## JOB 1
Copy out the stored data entries line for line. Begin with the first line of the stored data entries and stop after the line that contains "重庆市江北区建新东路87号附6".
[DOCUMENT SEGMENT — start]
Why is the Future so hard to predict?

Not sophisticated at all. Due to a combination of the Second Law of Thermodynamics (time moves in one direction) and the Epistemological boundaries of Humans (we are limited in what we can Know).

That’s the problem with Unknown Unknowns - you can’t anticipate them :wink:

I just reread that, and not really. The reason you might think this is that some of the hippies adopted terminology from the book, so the “prediction” kind of made itself come true.

Clarke just noted that a geostationary orbit would be useful. Relay satellites are kind of like relay stations for phone service, and anyway George O. Smith predicted them (but not in Earth orbit) before Clarke’s paper.
Clarke, like everyone else, predicted that these would be manned. He missed transistors, which allowed even the first satellites to be unmanned, and thus a lot cheaper.

A better prediction he made was that someday long distance would cost no more than local - pretty much where we are today within the US.
And everywhere if you use Skype or an equivalent. I talk to my daughter in Hong Kong all the time for free.

Mine too. If you look at sf magazines from 1970 or so, especially Galaxy/If, the consensus was that 2000 would be polluted and horribly overpopulated in the US, with cities unlivable. Make Room, Make Room is just one example. For once reality was far better than the consensus.
The TOS utopian future is a minority view, and even those who took over the franchise seemed to hate it.

Verne was kinda right about getting news on your phone. All news outlets now have websites. And Apple is bigger than my head. ( well Iphone x is kinda large).
[DOCUMENT SEGMENT — finish]
[SUPPLIED MATERIAL — start]
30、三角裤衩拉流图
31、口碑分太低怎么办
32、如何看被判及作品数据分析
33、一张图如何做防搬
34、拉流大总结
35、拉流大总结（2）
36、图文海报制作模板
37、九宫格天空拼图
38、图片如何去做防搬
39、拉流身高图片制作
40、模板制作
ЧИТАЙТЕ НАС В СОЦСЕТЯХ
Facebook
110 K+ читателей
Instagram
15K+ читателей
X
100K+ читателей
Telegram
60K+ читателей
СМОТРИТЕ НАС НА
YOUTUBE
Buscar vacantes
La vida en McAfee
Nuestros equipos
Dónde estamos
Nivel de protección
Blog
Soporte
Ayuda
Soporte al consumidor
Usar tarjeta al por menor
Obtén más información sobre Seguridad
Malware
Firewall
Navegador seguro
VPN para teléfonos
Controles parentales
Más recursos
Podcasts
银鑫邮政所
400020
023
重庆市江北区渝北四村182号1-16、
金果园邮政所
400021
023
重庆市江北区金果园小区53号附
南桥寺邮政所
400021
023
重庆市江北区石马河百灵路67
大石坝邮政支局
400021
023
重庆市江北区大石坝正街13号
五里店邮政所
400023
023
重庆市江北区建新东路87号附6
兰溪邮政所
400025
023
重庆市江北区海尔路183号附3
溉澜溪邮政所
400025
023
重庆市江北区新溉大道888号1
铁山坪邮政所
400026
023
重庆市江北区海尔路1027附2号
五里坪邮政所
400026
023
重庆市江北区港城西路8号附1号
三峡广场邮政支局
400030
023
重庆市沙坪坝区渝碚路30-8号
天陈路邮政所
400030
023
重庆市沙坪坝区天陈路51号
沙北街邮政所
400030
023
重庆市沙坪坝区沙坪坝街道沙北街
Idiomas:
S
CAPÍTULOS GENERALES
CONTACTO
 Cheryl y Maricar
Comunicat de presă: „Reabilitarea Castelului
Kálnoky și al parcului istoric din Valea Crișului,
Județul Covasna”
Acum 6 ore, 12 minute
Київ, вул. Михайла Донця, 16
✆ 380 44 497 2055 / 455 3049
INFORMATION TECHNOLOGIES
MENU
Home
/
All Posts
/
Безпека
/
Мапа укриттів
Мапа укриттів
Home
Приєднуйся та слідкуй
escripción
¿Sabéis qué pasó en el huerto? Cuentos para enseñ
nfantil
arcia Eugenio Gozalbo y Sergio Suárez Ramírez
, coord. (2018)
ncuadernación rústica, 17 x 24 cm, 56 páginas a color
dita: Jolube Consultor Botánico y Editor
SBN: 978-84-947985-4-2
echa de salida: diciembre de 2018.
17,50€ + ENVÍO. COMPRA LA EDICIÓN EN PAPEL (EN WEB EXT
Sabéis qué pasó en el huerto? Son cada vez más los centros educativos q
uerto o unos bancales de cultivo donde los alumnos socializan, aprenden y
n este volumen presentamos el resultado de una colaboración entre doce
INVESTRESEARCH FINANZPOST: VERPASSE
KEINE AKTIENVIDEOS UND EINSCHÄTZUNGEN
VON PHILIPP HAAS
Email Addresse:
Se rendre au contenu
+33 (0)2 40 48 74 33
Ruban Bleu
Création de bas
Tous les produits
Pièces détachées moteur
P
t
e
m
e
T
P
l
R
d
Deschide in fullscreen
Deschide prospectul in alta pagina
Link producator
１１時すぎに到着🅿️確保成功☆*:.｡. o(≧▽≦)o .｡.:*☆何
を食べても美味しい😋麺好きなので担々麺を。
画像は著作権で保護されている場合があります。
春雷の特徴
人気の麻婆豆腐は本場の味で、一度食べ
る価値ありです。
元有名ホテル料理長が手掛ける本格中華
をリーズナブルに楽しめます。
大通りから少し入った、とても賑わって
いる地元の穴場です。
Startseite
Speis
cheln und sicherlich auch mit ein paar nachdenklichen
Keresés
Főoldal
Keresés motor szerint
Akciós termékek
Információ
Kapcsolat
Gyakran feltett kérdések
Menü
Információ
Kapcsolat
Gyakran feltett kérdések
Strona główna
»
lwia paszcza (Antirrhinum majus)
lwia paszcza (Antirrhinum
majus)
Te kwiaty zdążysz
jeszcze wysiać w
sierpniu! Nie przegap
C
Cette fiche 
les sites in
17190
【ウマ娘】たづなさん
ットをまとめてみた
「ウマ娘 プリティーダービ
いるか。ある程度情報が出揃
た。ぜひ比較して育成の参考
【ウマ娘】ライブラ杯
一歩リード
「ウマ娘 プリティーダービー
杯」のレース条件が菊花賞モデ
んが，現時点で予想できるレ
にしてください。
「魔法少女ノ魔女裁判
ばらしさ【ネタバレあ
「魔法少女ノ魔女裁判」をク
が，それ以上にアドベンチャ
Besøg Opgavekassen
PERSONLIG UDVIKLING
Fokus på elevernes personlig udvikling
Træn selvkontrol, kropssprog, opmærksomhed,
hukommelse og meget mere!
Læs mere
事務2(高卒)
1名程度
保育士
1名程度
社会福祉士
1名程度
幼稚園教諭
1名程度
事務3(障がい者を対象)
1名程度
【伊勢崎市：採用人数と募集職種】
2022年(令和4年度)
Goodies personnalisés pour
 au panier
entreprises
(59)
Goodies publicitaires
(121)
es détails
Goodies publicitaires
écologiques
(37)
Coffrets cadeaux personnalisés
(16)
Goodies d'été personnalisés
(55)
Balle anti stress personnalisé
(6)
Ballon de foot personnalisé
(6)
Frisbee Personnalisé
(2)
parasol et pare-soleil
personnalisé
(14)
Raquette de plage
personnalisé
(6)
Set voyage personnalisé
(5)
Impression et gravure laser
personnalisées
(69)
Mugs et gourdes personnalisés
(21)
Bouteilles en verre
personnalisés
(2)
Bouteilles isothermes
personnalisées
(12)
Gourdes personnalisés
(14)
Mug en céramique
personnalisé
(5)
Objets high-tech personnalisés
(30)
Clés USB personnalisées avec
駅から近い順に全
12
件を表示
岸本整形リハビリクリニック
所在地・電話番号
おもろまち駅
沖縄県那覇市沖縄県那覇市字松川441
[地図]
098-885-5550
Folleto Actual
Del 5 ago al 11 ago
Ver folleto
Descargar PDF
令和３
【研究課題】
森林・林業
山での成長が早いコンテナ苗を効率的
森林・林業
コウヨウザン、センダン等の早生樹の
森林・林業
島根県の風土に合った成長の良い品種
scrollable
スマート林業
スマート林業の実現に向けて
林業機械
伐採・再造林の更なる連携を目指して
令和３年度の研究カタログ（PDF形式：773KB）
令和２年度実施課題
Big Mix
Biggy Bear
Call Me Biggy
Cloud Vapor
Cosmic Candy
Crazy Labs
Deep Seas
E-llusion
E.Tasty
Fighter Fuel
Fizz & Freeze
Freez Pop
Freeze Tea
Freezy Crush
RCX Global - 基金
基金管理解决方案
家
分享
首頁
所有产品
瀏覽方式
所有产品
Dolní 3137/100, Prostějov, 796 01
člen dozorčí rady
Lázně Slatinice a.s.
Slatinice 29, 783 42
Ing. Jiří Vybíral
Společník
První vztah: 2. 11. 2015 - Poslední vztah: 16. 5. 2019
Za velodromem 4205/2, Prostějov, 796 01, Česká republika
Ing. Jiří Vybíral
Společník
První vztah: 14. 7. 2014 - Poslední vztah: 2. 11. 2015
[SUPPLIED MATERIAL — finish]
## JOB 2
In the discussion of predicting the future, what invention did Clarke miss that allowed even the first satellites to be unmanned?

## EXERCISE ANSWER 1
30、三角裤衩拉流图
31、口碑分太低怎么办
32、如何看被判及作品数据分析
33、一张图如何做防搬
34、拉流大总结
35、拉流大总结（2）
36、图文海报制作模板
37、九宫格天空拼图
38、图片如何去做防搬
39、拉流身高图片制作
40、模板制作
ЧИТАЙТЕ НАС В СОЦСЕТЯХ
Facebook
110 K+ читателей
Instagram
15K+ читателей
X
100K+ читателей
Telegram
60K+ читателей
СМОТРИТЕ НАС НА
YOUTUBE
Buscar vacantes
La vida en McAfee
Nuestros equipos
Dónde estamos
Nivel de protección
Blog
Soporte
Ayuda
Soporte al consumidor
Usar tarjeta al por menor
Obtén más información sobre Seguridad
Malware
Firewall
Navegador seguro
VPN para teléfonos
Controles parentales
Más recursos
Podcasts
银鑫邮政所
400020
023
重庆市江北区渝北四村182号1-16、
金果园邮政所
400021
023
重庆市江北区金果园小区53号附
南桥寺邮政所
400021
023
重庆市江北区石马河百灵路67
大石坝邮政支局
400021
023
重庆市江北区大石坝正街13号
五里店邮政所
400023
023
重庆市江北区建新东路87号附6

## EXERCISE ANSWER 2
Transistors.